Material to process Block Start

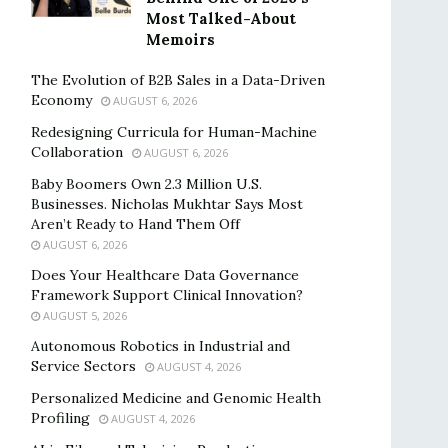
Most Talked-About
Memoirs
The Evolution of B2B Sales in a Data-Driven
Economy
AUGUST 6, 2026
Redesigning Curricula for Human-Machine
Collaboration
AUGUST 6, 2026
Baby Boomers Own 2.3 Million U.S.
Businesses. Nicholas Mukhtar Says Most
Aren’t Ready to Hand Them Off
AUGUST 6, 2026
Does Your Healthcare Data Governance
Framework Support Clinical Innovation?
AUGUST 5, 2026
Autonomous Robotics in Industrial and
Service Sectors
AUGUST 4, 2026
Personalized Medicine and Genomic Health
Profiling
AUGUST 4, 2026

Material to process Block End

[Your goal]
Each line from the one with "Does Your Healthcare Data Governance" through the last line of the records above must be retyped exactly, and no other line may be given.

[Task answer]
Does Your Healthcare Data Governance
Framework Support Clinical Innovation?
AUGUST 5, 2026
Autonomous Robotics in Industrial and
Service Sectors
AUGUST 4, 2026
Personalized Medicine and Genomic Health
Profiling
AUGUST 4, 2026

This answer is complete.